Extended Data Fig. 7 Transcription and lesion repair have strand-specific, expression-dependent mutation signatures.
a, Mature transcript expression and nascent transcription (intron mapping RNA-seq reads) are highly correlated; one point per gene. b, As for panel a but restricted to the genes spanning in aggregate across tumours >2 million nucleotides of strand resolved tumour genome (n = 3,392). c, Mature transcript gene expression (x-axis) negatively correlates with composition normalised mutation rate (y-axis) where lesions are on the transcription template strand (one red point per gene). Red curve shows the best-fit spline (8 degrees of freedom) through the red points. Black points show gene expression measures for centile bins of gene expression. d, As for c, but x-axis shows nascent RNA estimates of transcription.
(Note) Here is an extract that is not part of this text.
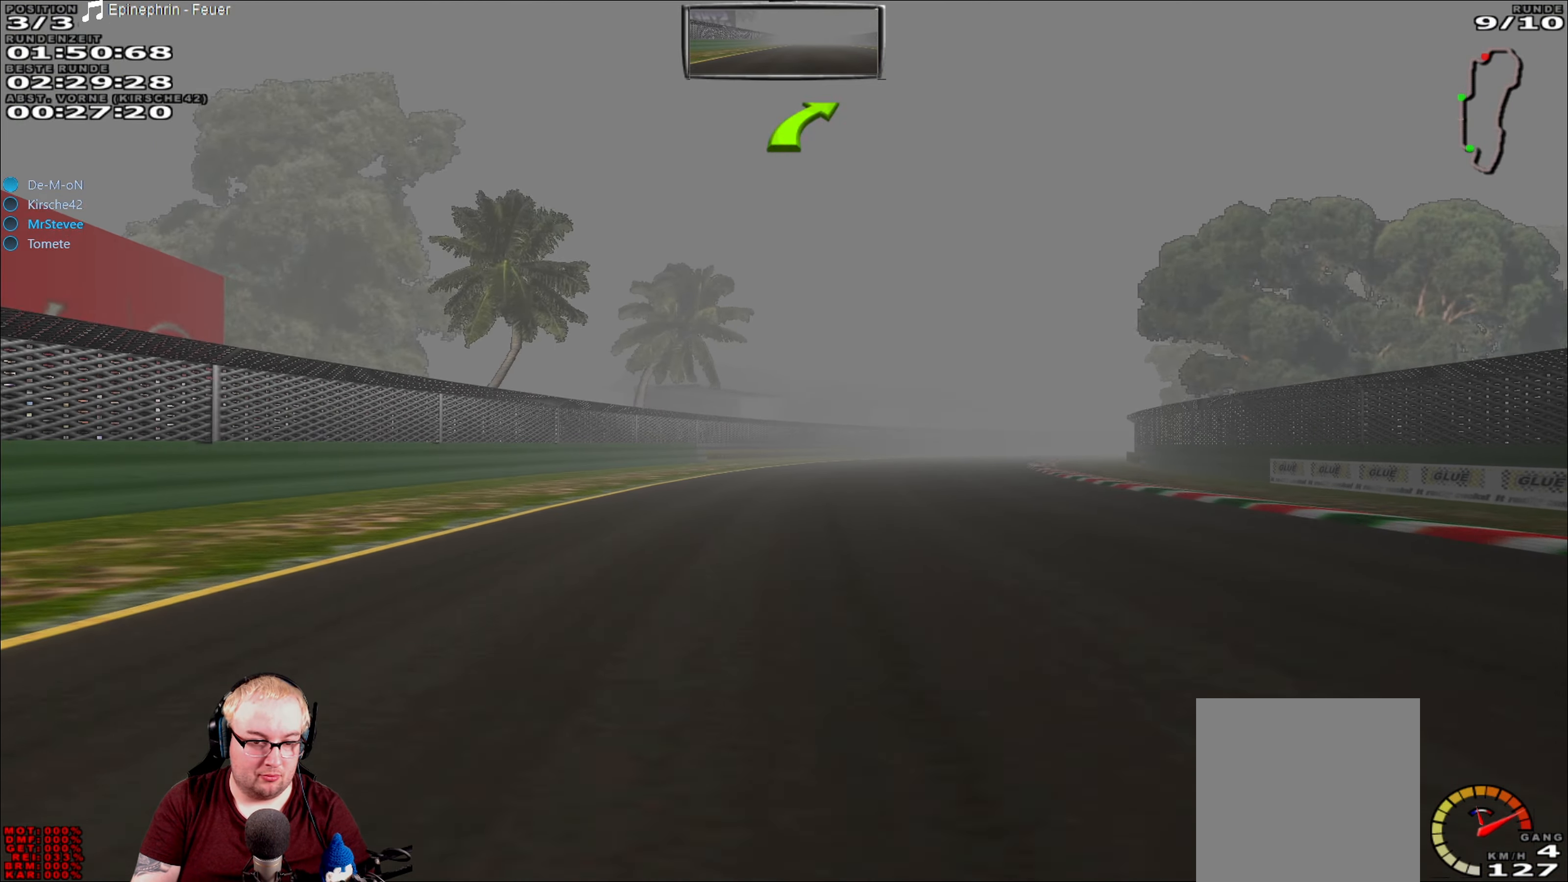
{"buttons": ["R2"], "left_stick": "right", "right_stick": "center", "events": [[17, "left_stick", "right"]]}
P-values for panels a-d are too small to precisely calculate (p < 2.2 × 10−16). e, Nucleotide order used for 192 category mutation spectra in panels f-i. Expanded segment shows the flanking nucleotide context for C → A mutations; the same ordering of flanking nucleotides is used for all mutation types. f-i, Mutation rate spectra for non-expressed (stratum 1) genes are closely matched for template (f) and non-template (g) lesion strands. For highly expressed genes (stratum 6), the mutation rate is reduced for both strands and the spectrum differs between template strand (h) and non-template strand (i) lesions. j, The profile of lesion repair efficiency differs between template strand lesions and non-template strand lesions of expressed genes. Repair efficiency is calculated as the percent change in mutation rate for a trinucleotide sequence context (n = 64 categories) relative to the average for both strands in non-expressed genes (stratum 1). The y-axis is inverted to indicate reduction in mutation rate from increased repair. Transcription coupled repair shows similar efficiency for C and T lesions on the template strand. Transcription associated repair on the non-template strand shows preferential repair of C lesions compared to T lesions. Mutations from apparent A lesions (and to a lesser extent G lesions) are rare and, as shown in subsequent sections, should not be evaluated as lesions on the indicated nucleotide, but are included here for completeness (y-axis values < -10 truncated).
Extended Data Fig. 8 Mutation enrichment and depletion at transcription factor binding sites (TFBS).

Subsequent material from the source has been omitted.